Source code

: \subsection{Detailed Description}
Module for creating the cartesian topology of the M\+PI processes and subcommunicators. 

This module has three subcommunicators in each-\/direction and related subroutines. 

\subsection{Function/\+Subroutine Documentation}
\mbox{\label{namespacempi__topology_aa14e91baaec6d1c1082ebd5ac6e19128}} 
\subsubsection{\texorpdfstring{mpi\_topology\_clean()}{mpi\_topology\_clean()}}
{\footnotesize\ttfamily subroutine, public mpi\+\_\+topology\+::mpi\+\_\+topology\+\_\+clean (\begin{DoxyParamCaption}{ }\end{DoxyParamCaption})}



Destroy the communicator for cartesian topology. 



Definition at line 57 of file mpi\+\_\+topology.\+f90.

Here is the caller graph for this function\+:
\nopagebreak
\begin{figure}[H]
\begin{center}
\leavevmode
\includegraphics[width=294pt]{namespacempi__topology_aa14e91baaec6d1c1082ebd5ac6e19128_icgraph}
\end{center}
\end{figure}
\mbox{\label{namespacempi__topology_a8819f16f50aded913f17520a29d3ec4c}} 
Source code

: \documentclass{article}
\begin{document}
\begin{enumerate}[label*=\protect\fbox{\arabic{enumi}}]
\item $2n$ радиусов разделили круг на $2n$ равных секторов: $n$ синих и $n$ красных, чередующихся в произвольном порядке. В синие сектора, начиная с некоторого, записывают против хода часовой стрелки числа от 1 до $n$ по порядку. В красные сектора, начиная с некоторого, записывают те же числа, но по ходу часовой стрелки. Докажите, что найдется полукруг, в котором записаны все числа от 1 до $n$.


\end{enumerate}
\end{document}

» Work to be completed: Repeat the material above in its entirety, exactly.

» Task result:
Source code

: \subsection{Detailed Description}
Module for creating the cartesian topology of the M\+PI processes and subcommunicators. 

This module has three subcommunicators in each-\/direction and related subroutines. 

\subsection{Function/\+Subroutine Documentation}
\mbox{\label{namespacempi__topology_aa14e91baaec6d1c1082ebd5ac6e19128}} 
\subsubsection{\texorpdfstring{mpi\_topology\_clean()}{mpi\_topology\_clean()}}
{\footnotesize\ttfamily subroutine, public mpi\+\_\+topology\+::mpi\+\_\+topology\+\_\+clean (\begin{DoxyParamCaption}{ }\end{DoxyParamCaption})}



Destroy the communicator for cartesian topology. 



Definition at line 57 of file mpi\+\_\+topology.\+f90.

Here is the caller graph for this function\+:
\nopagebreak
\begin{figure}[H]
\begin{center}
\leavevmode
\includegraphics[width=294pt]{namespacempi__topology_aa14e91baaec6d1c1082ebd5ac6e19128_icgraph}
\end{center}
\end{figure}
\mbox{\label{namespacempi__topology_a8819f16f50aded913f17520a29d3ec4c}} 
Source code

: \documentclass{article}
\begin{document}
\begin{enumerate}[label*=\protect\fbox{\arabic{enumi}}]
\item $2n$ радиусов разделили круг на $2n$ равных секторов: $n$ синих и $n$ красных, чередующихся в произвольном порядке. В синие сектора, начиная с некоторого, записывают против хода часовой стрелки числа от 1 до $n$ по порядку. В красные сектора, начиная с некоторого, записывают те же числа, но по ходу часовой стрелки. Докажите, что найдется полукруг, в котором записаны все числа от 1 до $n$.


\end{enumerate}
\end{document}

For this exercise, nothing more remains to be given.